Understand the statistical importance of proper reporting and codes all encounters from a specific time period (anywhere from a quarter to a year or more) for a single patient.
Real quick, the skills of a CRC have a different focus than a CPC. They’re a little bit the same and a little bit different. One does not have to be a CPC to be a CRC; however, having a CPC would give an individual the advantage of already proven skills (very important) that just simply needs to be developed for this specialty.
Areas of further development/refinement would include: Chronic conditions – advanced knowledge in Anatomy & Physiology of the disease process, active treatments for diseases, hierarchal condition category (HCC) classifications and trumping.
Payment methodologies, you got to know about MA plans, Medicaid Chronic Illness and Disability Payment System (CDPS) and the ACA Marketplace plans, and Carrier guidelines.
Auditing – there’s RADV audit process. This is retrospective and prospective auditing. As a coder, you have to embrace auditing and being audited. As a CRC know that you’re usually 98% accuracy, is what they’re looking for. They’re looking for quality versus quantity in this area, you have to have both.
Educate – Identify documentation insufficiencies. Communication skills – communicate documentation insufficiencies as well as carrier requirements. This is so stinkin’ fun! I’m telling you guys, it’s a lot of fun!
Laureen: There was a question in the chat: Is HCC coding just for insurance companies or can an outpatient office code HCCs as well?
Alicia: Honestly,what you need to know is that there are so many avenues for risk adjustment HCC coder. You have MA plans that do the coding so that is usually you’ll see another company contract, a company to code for them, and we’re talking about massive numbers, like, thousands and thousands and thousands of people, encounters, individuals, that are coming through to be coded.

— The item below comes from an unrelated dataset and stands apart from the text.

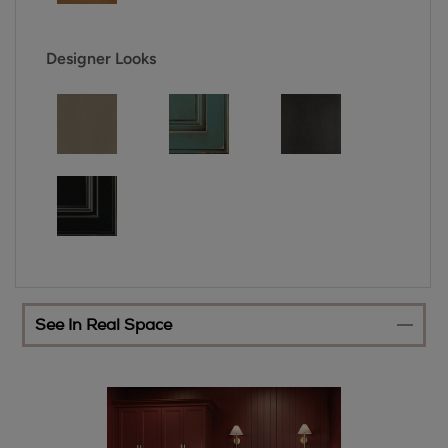
Designer Looks
See In Real Space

Now, for a physician’s office or outpatient facility and stuff and inpatient, you will find that they are prepping, making sure that all of their ducks are in a row before the stuff is given to the MA plans because what happens is that when it goes to the MA plan and does the coding, like, what I did with Optum is that anything that isn’t copacetic or has any error or omission on it, it’s bounced back and there’s a delay and the delay is money.

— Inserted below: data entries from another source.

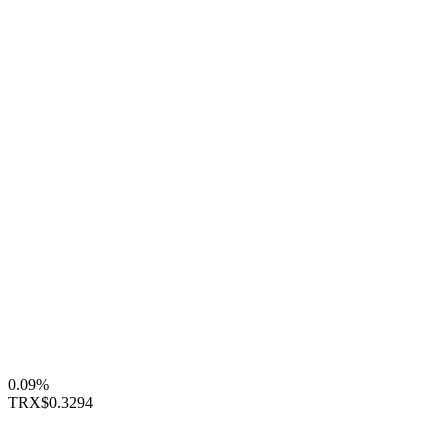
0.09%
TRX
$0.3294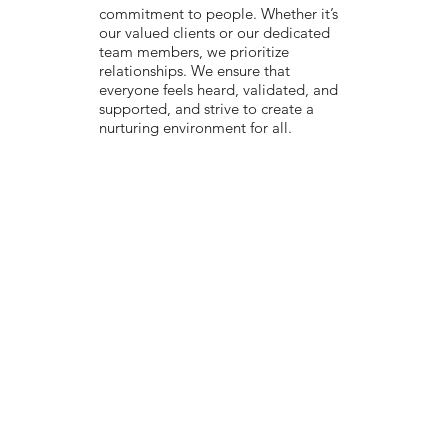
commitment to people. Whether it’s
our valued clients or our dedicated
team members, we prioritize
relationships. We ensure that
everyone feels heard, validated, and
supported, and strive to create a
nurturing environment for all.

If everything is prepped and ready to go ahead of time and you’re really looking for these disease processes, the CRCs are skilled at making sure the documentation is what it needs to be to show that these chronic conditions are captured at the highest specificity – that’s a problem – with links just so that they’re currently and actively begin treated.

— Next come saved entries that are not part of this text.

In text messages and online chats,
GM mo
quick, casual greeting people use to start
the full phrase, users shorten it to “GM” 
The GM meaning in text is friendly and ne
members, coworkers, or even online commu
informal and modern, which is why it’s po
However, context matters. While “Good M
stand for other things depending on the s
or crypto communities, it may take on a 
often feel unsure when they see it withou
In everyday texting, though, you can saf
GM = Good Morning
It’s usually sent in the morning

Again, you’re going to see CRC coders in every avenue. I know that hospitals in St. Louis are hiring and have next to their coding department; they have literally a risk adjustment HCC department that they’re adding that will have five, six to ten coders just doing risk adjustment so that they’re ready. I hope that answered your question. A little shoutout to our new project manager Chandra because she helped me fine tune this to go along with all of this great stuff, that meaty stuff I told you about that’s being added to the course.
Last thing I wanted to say before I turn it over to Laureen and her slides is that a huge part of what a CRC will do is anatomy and physiology of the disease process. If you like that aspect, which as you know I do, this is definitely a certification in career niche that you might want to get into because that is critical to stay on top of diseases and what happens in the disease process to really get to high specificities and be a good CRC.